Conflicts of Interest
Identifying and managing conflicts when working with competing clients or interests.
Key points
- Conflicts of interest arise when your duties to one client could compromise another
- Working for competitors isn’t automatically a conflict — but sharing confidential information is
- Disclose potential conflicts early and let clients make informed decisions
- When in doubt, prioritise your existing client relationship
What the Code says
The Code of Conduct requires that we “act in the best interests of our clients at all times” and “maintain confidentiality regarding client information, strategies and proprietary data.”

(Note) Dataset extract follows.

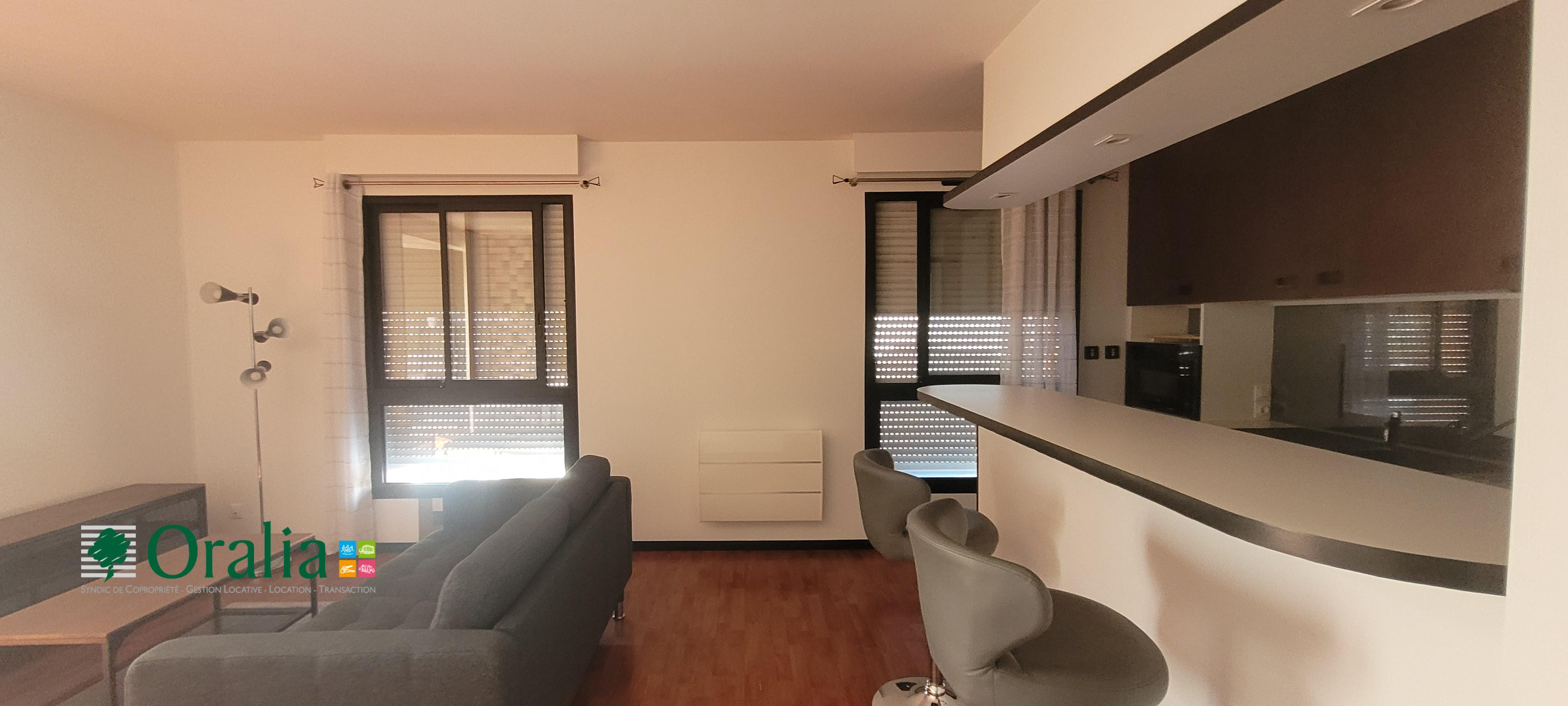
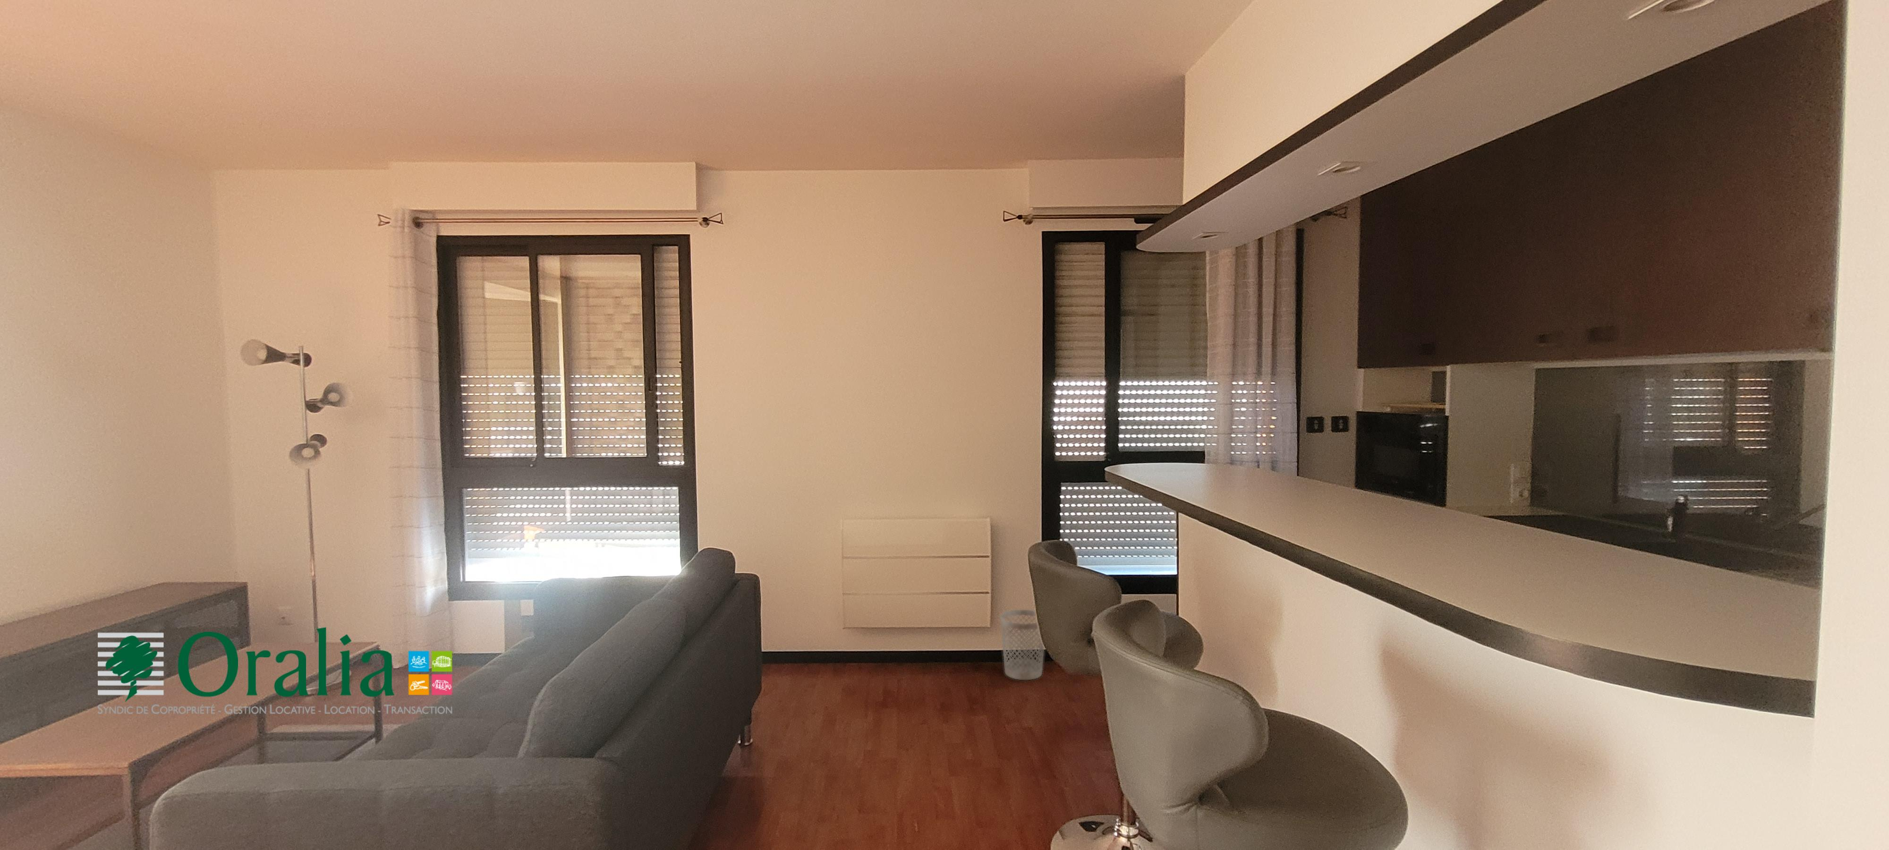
+ wastebasket [1000,609,1044,680]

A conflict of interest arises when these duties to one client could be compromised by your relationship with another client, employer, or your own interests. Managing conflicts well is essential to maintaining professional trust.
Types of conflict
Conflicts of interest can take several forms:
Competing clients
Working for two businesses in the same market who compete for the same customers. This is the most common scenario copywriters face.
Supplier relationships
When you’re writing about products or services where you have a financial interest — for example, reviewing software from a company that pays you affiliate commissions.
Personal interests
When your personal views, investments, or relationships could influence your professional judgement — for example, writing for a company owned by a friend or family member.
Confidential knowledge
When knowledge gained from one client could unfairly benefit another — even if you’re not consciously sharing it.
Working with competing clients
Many copywriters work with multiple clients in the same industry. This isn’t inherently problematic — it’s often a sign of valuable specialist expertise.
The key question isn’t “do these clients compete?” but “can I serve both clients’ interests without compromising either?”
This is usually fine:
- Writing for two SaaS companies in different market segments
- Working with competitors on entirely separate, non-strategic projects
- Building expertise in an industry by working with multiple players
This requires careful management:
- Working on strategic messaging for direct competitors simultaneously
- Having access to both companies’ product roadmaps or pricing strategies
- Being asked to position one client against a competitor you also work for
Ask yourself: could knowledge from Client A influence my work for Client B, even subconsciously? If yes, you have a potential conflict to manage.
Managing conflicts
When you identify a potential conflict, you have several options:
1. Disclose and seek consent
Tell affected clients about the situation and let them decide. Many clients will be comfortable if you explain how you’ll manage the conflict. Be specific about what you will and won’t do.
2. Implement information barriers
Keep each client’s information completely separate. Don’t use insights from one to benefit another. This requires discipline but is often workable for non-strategic projects.
3. Limit the scope of work
Accept only non-conflicting work from one or both clients. For example, you might write blog content for both but decline strategic messaging work for the newer client.
4. Decline the work
Sometimes the cleanest solution is to turn down a new project that would create an unmanageable conflict. Protecting your existing client relationship is usually the right priority.
Keep a record of how you identified and managed conflicts. If questions arise later, you’ll be able to demonstrate that you acted thoughtfully and professionally.
When and how to disclose
Disclosure should happen early — ideally before you accept a project that could create a conflict.
What to disclose:
- That you work with (or have worked with) a competitor
- The nature of the work, in general terms
- How you plan to manage any conflict
- Any limitations this places on what you can do for them
What you don’t need to disclose:
- Confidential details about the other client’s projects
- The other client’s identity (unless necessary to explain the conflict)
- Every client you’ve ever worked with in the industry
The goal is to give your client enough information to make an informed decision, not to breach another client’s confidentiality in the process.
Contract considerations
Some clients include non-compete or exclusivity clauses in their contracts. Before signing:
- Read carefully — understand exactly what you’re agreeing to
- Consider the scope — is the restriction reasonable and specific, or overly broad?
- Negotiate if needed — you might agree to exclusivity for direct competitors but not the entire sector
- Factor in the cost — if you’re giving up other work, your pricing should reflect that
If you’ve agreed to exclusivity with one client, honour that commitment. Breaking an exclusivity agreement isn’t just a contract breach — it’s a breach of trust that damages the profession.
Before taking on a new client, review your existing contracts. You may already have exclusivity commitments that prevent you from accepting certain work.
Summary
Conflicts of interest are a normal part of professional life, especially for specialists who build expertise in specific industries. The key is to identify them early, manage them transparently, and always prioritise your clients’ interests over your own convenience.
When you’re unsure, disclose. Clients generally appreciate honesty about potential conflicts far more than they appreciate finding out later that you didn’t mention one.